“Free and Secure Univeritie” in Turkey
Derya Ozkul – Alumna of Bogazici University
Note: To understand the situation of Turkish universities in crisis, one would need to write about the overarching neoliberal policies and all the attempts at policing the resistance against them. Yet this would require a more comprehensive investigation. Here I will have to limit myself to only one of the latest examples: the decision for the so-called ‘Free and Secure University’ management by the Higher Education Council in Turkey.
I am an alumna of Bogazici University, a public university in Turkey, a country that survived several military coups whose repercussions still manifest themselves in the everyday life of the citizens. The current constitution regulating many aspects of daily life is the legacy from the latest coup in 1980. According to the constitution, YÖK (The Higher Education Council) is responsible for the planning and supervision of Turkish universities.
The task of planning and supervision of universities do not include only approving the courses and the faculties, but also intervening in campuses physically. The recent protests at Turkish universities were thus met with great anxiety by the Council. These protests have been mainly against the absence of education for minorities and the increased fees even in so-called free public universities. Following several student protests around the country, YÖK met to discuss what sort of a new management to initiate.

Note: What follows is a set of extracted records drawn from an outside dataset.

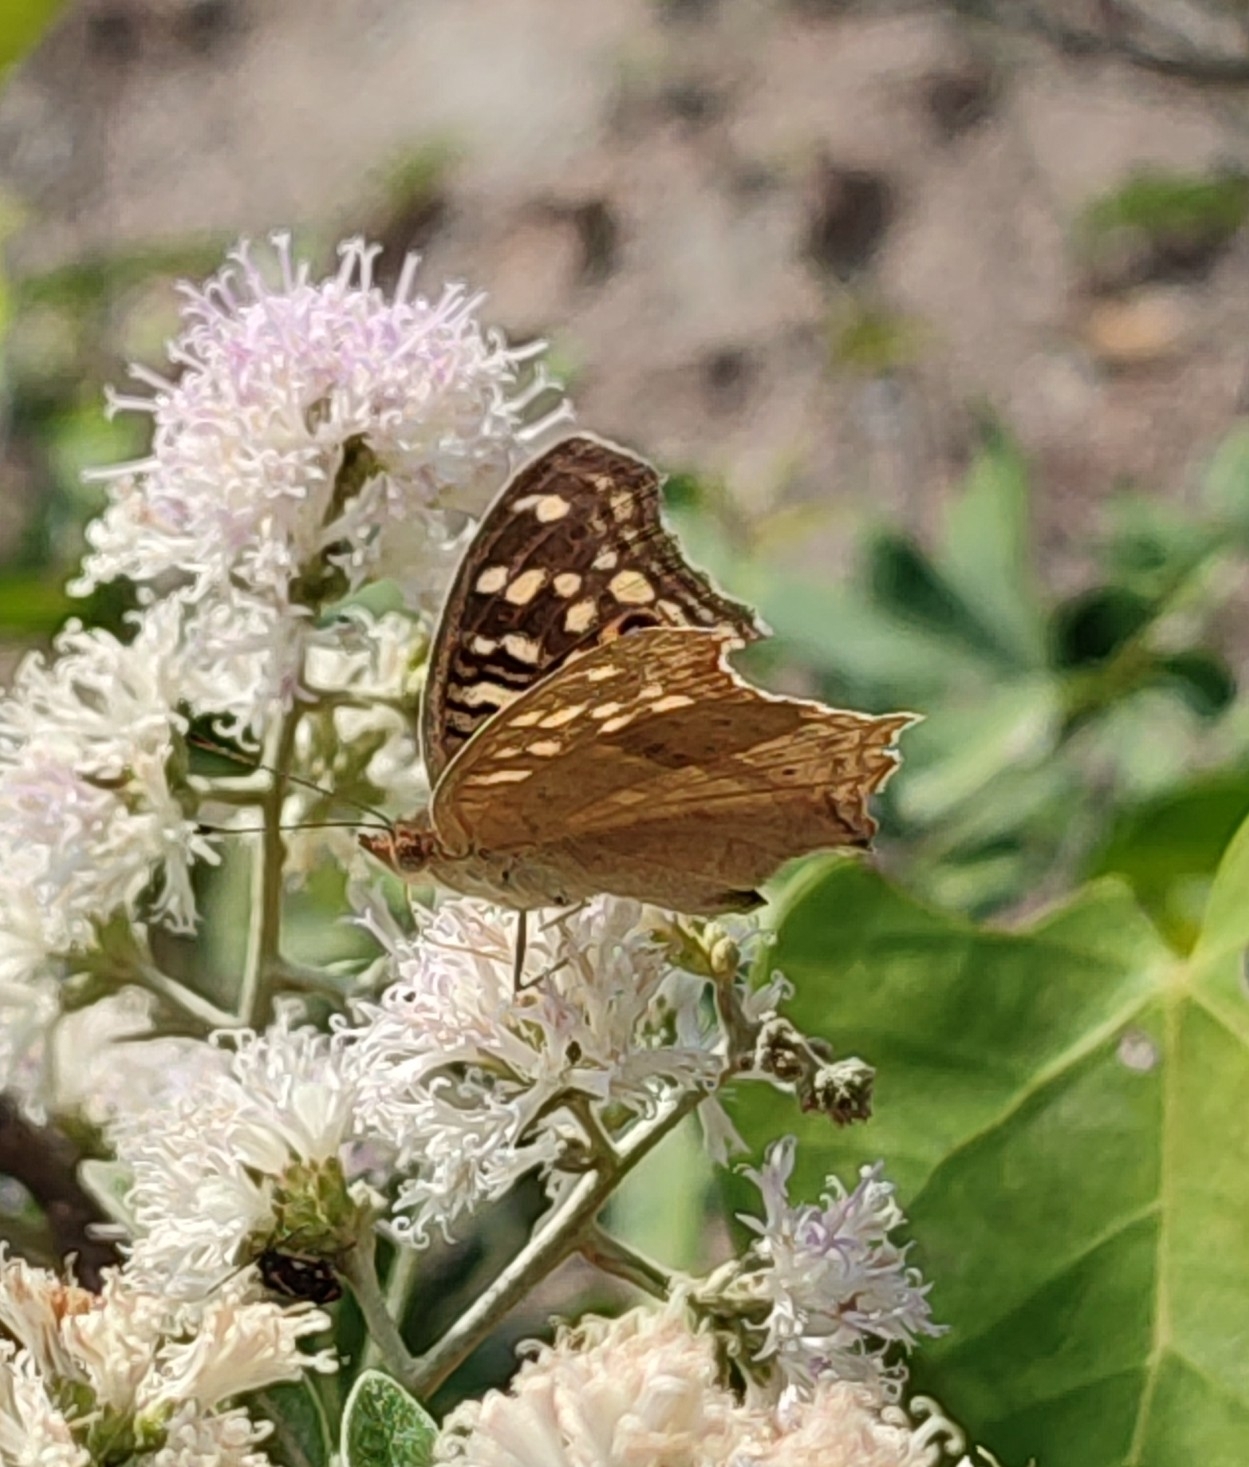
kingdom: Animalia
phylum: Arthropoda
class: Insecta
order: Lepidoptera
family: Nymphalidae
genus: Junonia
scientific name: Junonia lemonias
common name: Lemon pansy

To this purpose, the so-called ‘Free and Secure University’ decisions were taken in a closed meeting and were sent out to all universities at the beginning of the last academic semester through the means of Security General Directorate. The president of YÖK states that these will help universities to produce knowledge in freedom and to control the security situation on their campuses. (Please note that in their words these two concepts of freedom and security are used almost as synonymous.) Only to make sure that knowledge is produced in a free environment, the president declares that their aim is to train private security guards working specifically on university campuses. As such, the ‘Free and Secure University’ decisions are taken to prevent any sorts of protest and ‘noxious’ views and to react them as immediately as possible. The decisions include, but are not limited to, the following acts:
- For campus security purposes, universities should control their entry-exit points, develop illumination systems, use cameras and if possible check fingerprints.
- To react as immediately as possible, universities should demand in advance the permission to employ policemen and/or private security guards.
- Universities should designate a specific area for policemen on campus.
- If private security guards are not adequate, formal police forces should also be able to intervene on campuses.
- For each academic semester, all university staff should have at least two meetings regarding the security situation among students.
- Students participating in protests should be followed and offered counseling services. Toward that end, counseling services should be improved and made available on campuses (which is a sharp demonstration of one of the ways to ‘cure’ the students).
Apart from the physical security, YÖK ‘helps’ to produce knowledge in a free environment in financial terms as well. The higher education system in Turkey consists of public and private universities. Whereas the public ones were considered to offer better education, during the last decade, with the increased financial support of industrial groups, private ones started to attract the good professors from the public ones, signaling that the balance will change in the coming decades. In fact, one of the reasons for permitting private universities was that the Turkish state claimed itself to be financially inadequate in meeting the educational needs. Now in 2010, the YÖK initiates the provision of:
- a larger source of credits to students who are unable to pay the fees (as such forcing graduates to work only in certain sectors where they can earn enough money to pay them back).
- ‘state-funded scholarships’ to students who would like to study in private universities (which makes one wonder where these sources then come from, if the state is financially deficient).
The right to education still exists in the Constitution and these decisions are all claimed ‘to help’ students to have a ‘free and secure education’. Yet to me they seem to be mere evidence that the state is trying to help to train young indentured workers.